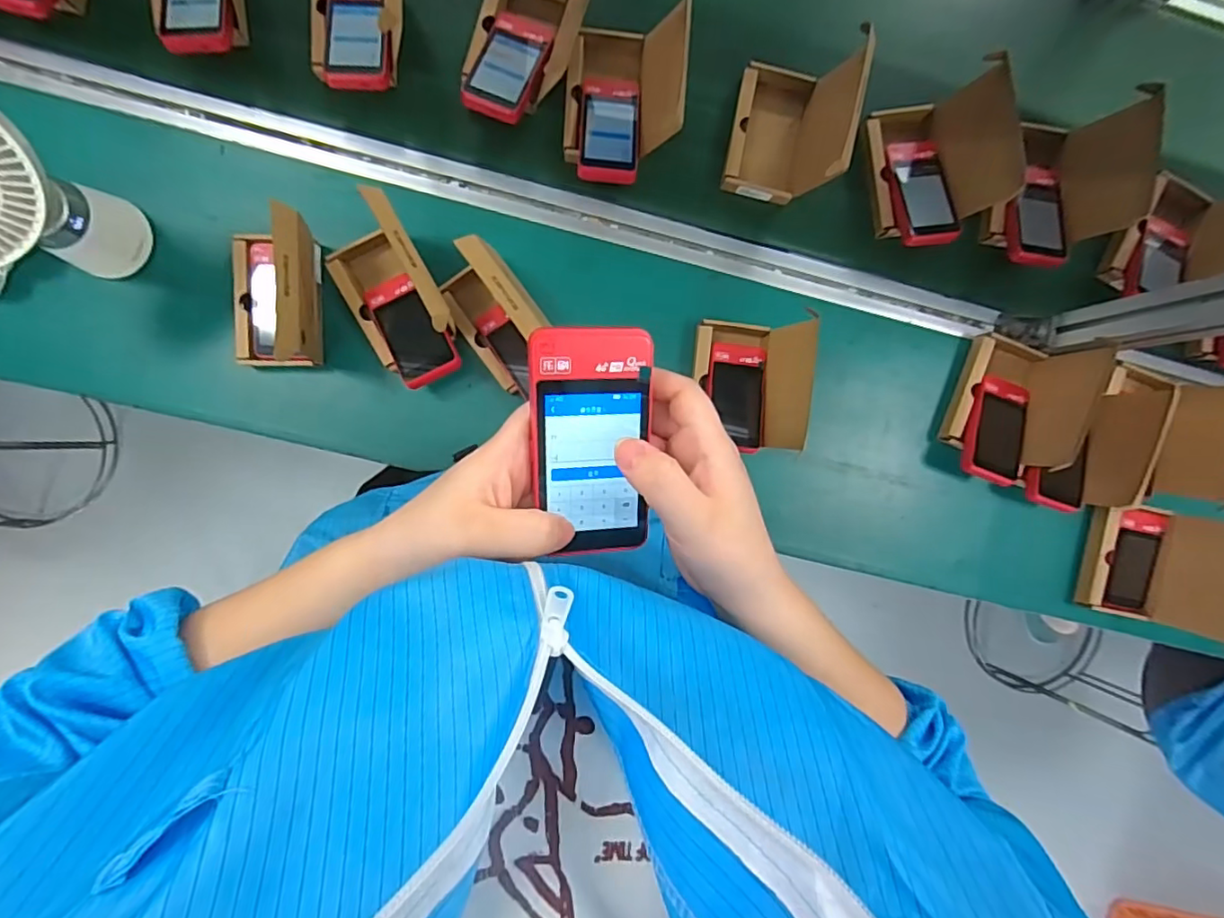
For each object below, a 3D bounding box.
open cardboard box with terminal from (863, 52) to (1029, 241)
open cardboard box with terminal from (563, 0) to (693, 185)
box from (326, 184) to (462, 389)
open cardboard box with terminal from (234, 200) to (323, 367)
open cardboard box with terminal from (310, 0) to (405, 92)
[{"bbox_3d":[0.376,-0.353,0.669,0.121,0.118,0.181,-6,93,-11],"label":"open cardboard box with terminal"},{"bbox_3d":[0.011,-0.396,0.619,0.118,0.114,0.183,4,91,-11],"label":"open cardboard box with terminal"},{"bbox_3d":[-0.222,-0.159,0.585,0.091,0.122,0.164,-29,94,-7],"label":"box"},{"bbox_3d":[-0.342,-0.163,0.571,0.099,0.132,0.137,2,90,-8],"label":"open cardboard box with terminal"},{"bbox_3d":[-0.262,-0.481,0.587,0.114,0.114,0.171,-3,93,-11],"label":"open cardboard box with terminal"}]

What you are asked to do
Take the lines above from the one containing "box from (326, 184) to (462, 389)" down to the one containing "open cardboard box with terminal from (234, 200)", and transcribe them exactly, both ends included.

Output of the exercise
box from (326, 184) to (462, 389)
open cardboard box with terminal from (234, 200) to (323, 367)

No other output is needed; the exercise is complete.